Со сказанным трудно не согласиться. И ещё труднее не заметить, что конкретное вербальное содержание обрисованной тенденции само имеет тенденцию облекаться в очевидные мифоподобные формы. (Укажу хотя бы на знаменитый эйнштейновский «парадокс близнецов», отсылающий к близнечной мифологии, или на проникновение в физику микромира понятий «очарованности», «истинности» и др., сравнимое со свойственной мифам антропоморфизацией всего и вся). — Но поэтому и не следует удивляться всё более учащающимся констатациям типа: «Странно, но сейчас приходится задумываться над концепциями далёкого прошлого»[27].

Впрочем, странным здесь давно уже выглядит само слово «странно». А по-настоящему задумываться приходится над истинным смыслом древнего образа «змеи, кусающей себя за хвост».

Напомню о кодовой природе этого широко известного во многих культурных традициях символа. В мелкой пластике евразийского степного региона ему соответствует изображение свёрнутого в кольцо хищника кошачьей природы (канон «скифского звериного стиля»), оленей и других животных[28]. В китайской мифологии описывается фантастический зверь, держащий во рту конец своего хвоста[29]. В мифологизированном эпосе осетин известен образ оберегающего огонь великана: «великан спит, свернувшись клубком, так что ноги касаются головы, а огонь находится в центре этого необычного круга»[30]. На одном из древнеегипетских барельефов изображена свёрнутая в кольцо богиня, касающаяся пальцами ног своей головы[31]. И т. д.

Общий смысловой «знаменатель» всех этих образов сводим к идее замыкания конца некой структуры на её начало.

В нашем случае «начало» — это пред-структура понимания языка-объекта. «Конец» — многократно тасуемое и постоянно обобщаемое в ходе исторических рефлексий метаязыковое производное пред-структуры. А замыкание одного на другое означает, что история, понимаемая как метаязыковая функция, движется к той заключительной фазе своего развития, где отрефлектированный «конец» обещает узнать себя в зеркале собственного дорефлективного «начала». «Метаязыковая змея культуры» начинает высматривать свой собственный «мифологический хвост языка-объекта», чтобы «укусить» его. «Пред-структура понимания», с которой некогда всё начиналось, готовится вернуть себе начальную форму, но уже высвеченную собственным, скрытым прежде, содержанием.

ТРЕБОВАНИЕ A
Выведите без изменений строки записей на участке от строки, содержащей «В жизни у Вас», до конца записей, включая обе границы.

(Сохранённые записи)
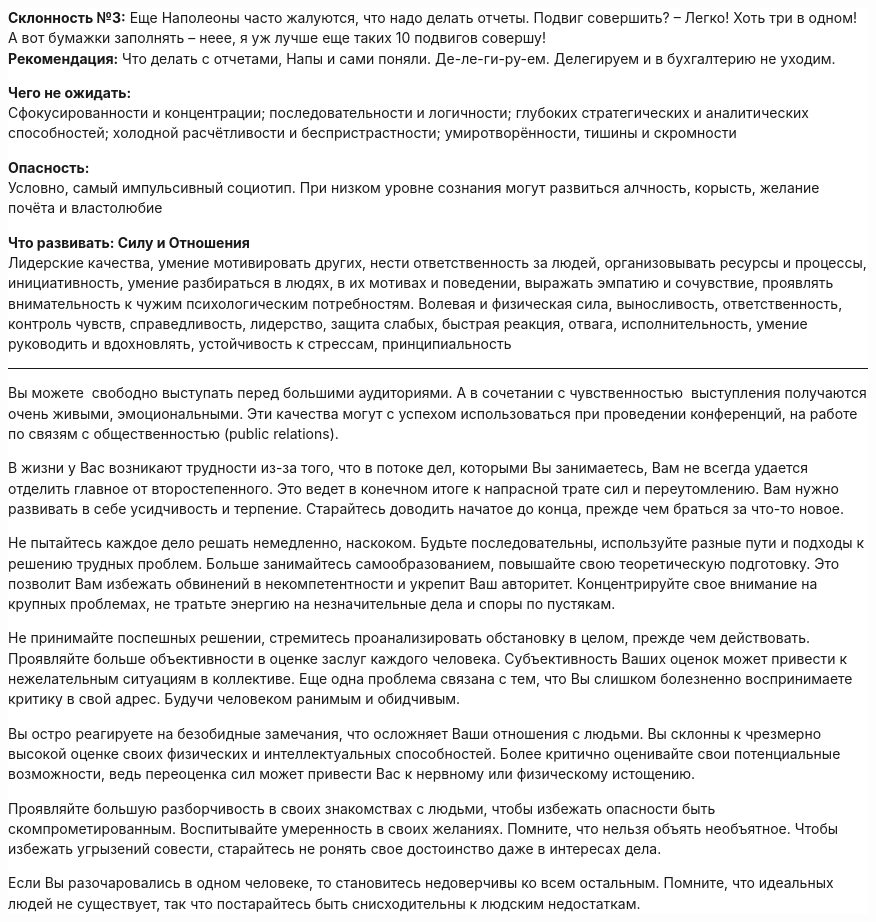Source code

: **Склонность №3:** Еще Наполеоны часто жалуются, что надо делать отчеты. Подвиг совершить? – Легко! Хоть три в одном! А вот бумажки заполнять – неее, я уж лучше еще таких 10 подвигов совершу!  
**Рекомендация:** Что делать с отчетами, Напы и сами поняли. Де-ле-ги-ру-ем. Делегируем и в бухгалтерию не уходим.  
  
**Чего не ожидать:**  
Сфокусированности и концентрации; последовательности и логичности; глубоких стратегических и аналитических способностей; холодной расчётливости и беспристрастности; умиротворённости, тишины и скромности  
  
**Опасность:**  
Условно, самый импульсивный социотип. При низком уровне сознания могут развиться алчность, корысть, желание почёта и властолюбие  
  
**Что развивать: Силу и Отношения**  
Лидерские качества, умение мотивировать других, нести ответственность за людей, организовывать ресурсы и процессы, инициативность, умение разбираться в людях, в их мотивах и поведении, выражать эмпатию и сочувствие, проявлять внимательность к чужим психологическим потребностям. Волевая и физическая сила, выносливость, ответственность, контроль чувств, справедливость, лидерство, защита слабых, быстрая реакция, отвага, исполнительность, умение руководить и вдохновлять, устойчивость к стрессам, принципиальность

---

Вы можете  свободно выступать перед большими аудиториями. А в сочетании с чувственностью  выступления получаются очень живыми, эмоциональными. Эти качества могут с успехом использоваться при проведении конференций, на работе по связям с общественностью (public relations).

В жизни у Вас возникают трудности из-за того, что в потоке дел, которыми Вы занимаетесь, Вам не всегда удается отделить главное от второстепенного. Это ведет в конечном итоге к напрасной трате сил и переутомлению. Вам нужно развивать в себе усидчивость и терпение. Старайтесь доводить начатое до конца, прежде чем браться за что-то новое.

Не пытайтесь каждое дело решать немедленно, наскоком. Будьте последовательны, используйте разные пути и подходы к решению трудных проблем. Больше занимайтесь самообразованием, повышайте свою теоретическую подготовку. Это позволит Вам избежать обвинений в некомпетентности и укрепит Ваш авторитет. Концентрируйте свое внимание на крупных проблемах, не тратьте энергию на незначительные дела и споры по пустякам.

Не принимайте поспешных решении, стремитесь проанализировать обстановку в целом, прежде чем действовать. Проявляйте больше объективности в оценке заслуг каждого человека. Субъективность Ваших оценок может привести к нежелательным ситуациям в коллективе. Еще одна проблема связана с тем, что Вы слишком болезненно воспринимаете критику в свой адрес. Будучи человеком ранимым и обидчивым.

Вы остро реагируете на безобидные замечания, что осложняет Ваши отношения с людьми. Вы склонны к чрезмерно высокой оценке своих физических и интеллектуальных способностей. Более критично оценивайте свои потенциальные возможности, ведь переоценка сил может привести Вас к нервному или физическому истощению.

Проявляйте большую разборчивость в своих знакомствах с людьми, чтобы избежать опасности быть скомпрометированным. Воспитывайте умеренность в своих желаниях. Помните, что нельзя объять необъятное. Чтобы избежать угрызений совести, старайтесь не ронять свое достоинство даже в интересах дела.

Если Вы разочаровались в одном человеке, то становитесь недоверчивы ко всем остальным. Помните, что идеальных людей не существует, так что постарайтесь быть снисходительны к людским недостаткам.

ТРЕБОВАНИЕ B
Замените «древнеегипетских» на «древнегреческих» в участке предоставленного фрагмента от слов «Напомню о кодовой» до слов «головы[31]. И т. д.» включительно и приведите этот участок целиком.

ОТВЕТ A
В жизни у Вас возникают трудности из-за того, что в потоке дел, которыми Вы занимаетесь, Вам не всегда удается отделить главное от второстепенного. Это ведет в конечном итоге к напрасной трате сил и переутомлению. Вам нужно развивать в себе усидчивость и терпение. Старайтесь доводить начатое до конца, прежде чем браться за что-то новое.

Не пытайтесь каждое дело решать немедленно, наскоком. Будьте последовательны, используйте разные пути и подходы к решению трудных проблем. Больше занимайтесь самообразованием, повышайте свою теоретическую подготовку. Это позволит Вам избежать обвинений в некомпетентности и укрепит Ваш авторитет. Концентрируйте свое внимание на крупных проблемах, не тратьте энергию на незначительные дела и споры по пустякам.

Не принимайте поспешных решении, стремитесь проанализировать обстановку в целом, прежде чем действовать. Проявляйте больше объективности в оценке заслуг каждого человека. Субъективность Ваших оценок может привести к нежелательным ситуациям в коллективе. Еще одна проблема связана с тем, что Вы слишком болезненно воспринимаете критику в свой адрес. Будучи человеком ранимым и обидчивым.

Вы остро реагируете на безобидные замечания, что осложняет Ваши отношения с людьми. Вы склонны к чрезмерно высокой оценке своих физических и интеллектуальных способностей. Более критично оценивайте свои потенциальные возможности, ведь переоценка сил может привести Вас к нервному или физическому истощению.

Проявляйте большую разборчивость в своих знакомствах с людьми, чтобы избежать опасности быть скомпрометированным. Воспитывайте умеренность в своих желаниях. Помните, что нельзя объять необъятное. Чтобы избежать угрызений совести, старайтесь не ронять свое достоинство даже в интересах дела.

Если Вы разочаровались в одном человеке, то становитесь недоверчивы ко всем остальным. Помните, что идеальных людей не существует, так что постарайтесь быть снисходительны к людским недостаткам.

ОТВЕТ B
Напомню о кодовой природе этого широко известного во многих культурных традициях символа. В мелкой пластике евразийского степного региона ему соответствует изображение свёрнутого в кольцо хищника кошачьей природы (канон «скифского звериного стиля»), оленей и других животных[28]. В китайской мифологии описывается фантастический зверь, держащий во рту конец своего хвоста[29]. В мифологизированном эпосе осетин известен образ оберегающего огонь великана: «великан спит, свернувшись клубком, так что ноги касаются головы, а огонь находится в центре этого необычного круга»[30]. На одном из древнегреческих барельефов изображена свёрнутая в кольцо богиня, касающаяся пальцами ног своей головы[31]. И т. д.